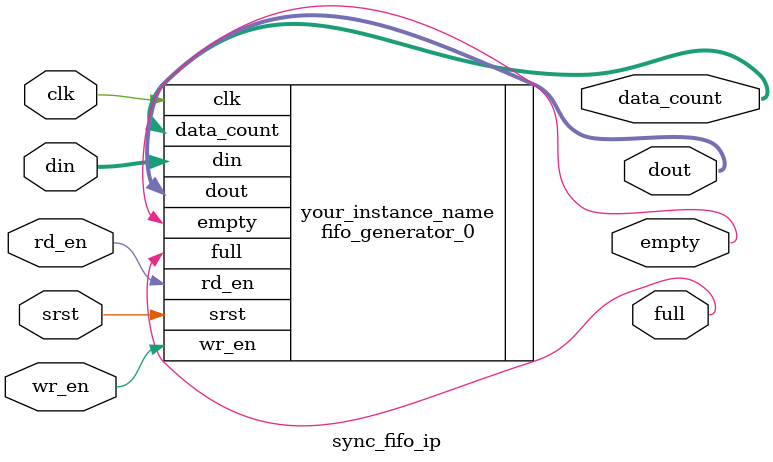
<source format=sv>
`timescale 1ns / 1ps


module sync_fifo_ip(
        input  logic       clk,
        input  logic       srst,
        input  logic [7:0] din,
        input  logic       wr_en,
        input  logic       rd_en,
        output logic [7:0] dout,
        output logic       full,
        output logic       empty,
        output logic [8:0] data_count
    );

    fifo_generator_0 your_instance_name (
        .clk(clk),                // input wire clk
        .srst(srst),              // input wire srst
        .din(din),                // input wire [7 : 0] din
        .wr_en(wr_en),            // input wire wr_en
        .rd_en(rd_en),            // input wire rd_en
        .dout(dout),              // output wire [7 : 0] dout
        .full(full),              // output wire full
        .empty(empty),            // output wire empty
        .data_count(data_count)  //  output wire [8 : 0] data_count
    );
endmodule

</source>
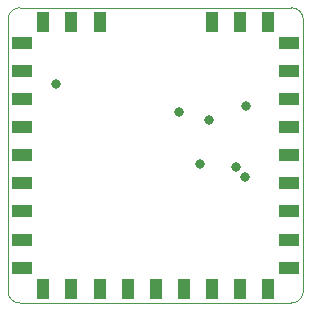
<source format=gbs>
%TF.GenerationSoftware,KiCad,Pcbnew,9.0.1*%
%TF.CreationDate,2025-12-15T20:55:04-06:00*%
%TF.ProjectId,ProtoCore_v1,50726f74-6f43-46f7-9265-5f76312e6b69,rev?*%
%TF.SameCoordinates,Original*%
%TF.FileFunction,Soldermask,Bot*%
%TF.FilePolarity,Negative*%
%FSLAX46Y46*%
G04 Gerber Fmt 4.6, Leading zero omitted, Abs format (unit mm)*
G04 Created by KiCad (PCBNEW 9.0.1) date 2025-12-15 20:55:04*
%MOMM*%
%LPD*%
G01*
G04 APERTURE LIST*
%ADD10R,1.750000X1.000000*%
%ADD11R,1.000000X1.750000*%
%ADD12C,0.800000*%
%TA.AperFunction,Profile*%
%ADD13C,0.100000*%
%TD*%
G04 APERTURE END LIST*
D10*
%TO.C,MOD1*%
X138675000Y-109500000D03*
X138675000Y-107125000D03*
X138675000Y-104750000D03*
X138675000Y-102375000D03*
X138675000Y-100000000D03*
X138675000Y-97625000D03*
X138675000Y-95250000D03*
X138675000Y-92875000D03*
X138675000Y-90500000D03*
D11*
X140500000Y-88675000D03*
X142875000Y-88675000D03*
X145250000Y-88675000D03*
X154750000Y-88675000D03*
X157125000Y-88675000D03*
X159500000Y-88675000D03*
D10*
X161325000Y-90500000D03*
X161325000Y-92875000D03*
X161325000Y-95250000D03*
X161325000Y-97625000D03*
X161325000Y-100000000D03*
X161325000Y-102375000D03*
X161325000Y-104750000D03*
X161325000Y-107125000D03*
X161325000Y-109500000D03*
D11*
X159500000Y-111325000D03*
X157125000Y-111325000D03*
X154750000Y-111325000D03*
X152375000Y-111325000D03*
X150000000Y-111325000D03*
X147625000Y-111325000D03*
X145250000Y-111325000D03*
X142875000Y-111325000D03*
X140500000Y-111325000D03*
%TD*%
D12*
%TO.C,TP13*%
X157575000Y-101825000D03*
%TD*%
%TO.C,TP7*%
X156800000Y-101025000D03*
%TD*%
%TO.C,TP12*%
X154550000Y-97025000D03*
%TD*%
%TO.C,TP21*%
X141600000Y-94000000D03*
%TD*%
%TO.C,TP22*%
X151975000Y-96300000D03*
%TD*%
%TO.C,TP2*%
X157650000Y-95800000D03*
%TD*%
%TO.C,TP3*%
X153725000Y-100750000D03*
%TD*%
D13*
X161500000Y-87500000D02*
X161500000Y-87500000D01*
G75*
G02*
X162500000Y-88500000I0J-1000000D01*
G01*
X162500000Y-111500000D01*
G75*
G02*
X161500000Y-112500000I-1000000J0D01*
G01*
X138500000Y-112500000D01*
G75*
G02*
X137500000Y-111500000I0J1000000D01*
G01*
X137500000Y-88500000D01*
G75*
G02*
X138500000Y-87500000I1000000J0D01*
G01*
X161500000Y-87500000D01*
M02*

</source>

** What is required **
Please copy, exactly as written, every line in the listing above from the line with "G04 APERTURE LIST*" up to and including the line with "X138675000Y-104750000D03*".

** Task solution **
G04 APERTURE LIST*
%ADD10R,1.750000X1.000000*%
%ADD11R,1.000000X1.750000*%
%ADD12C,0.800000*%
%TA.AperFunction,Profile*%
%ADD13C,0.100000*%
%TD*%
G04 APERTURE END LIST*
D10*
%TO.C,MOD1*%
X138675000Y-109500000D03*
X138675000Y-107125000D03*
X138675000Y-104750000D03*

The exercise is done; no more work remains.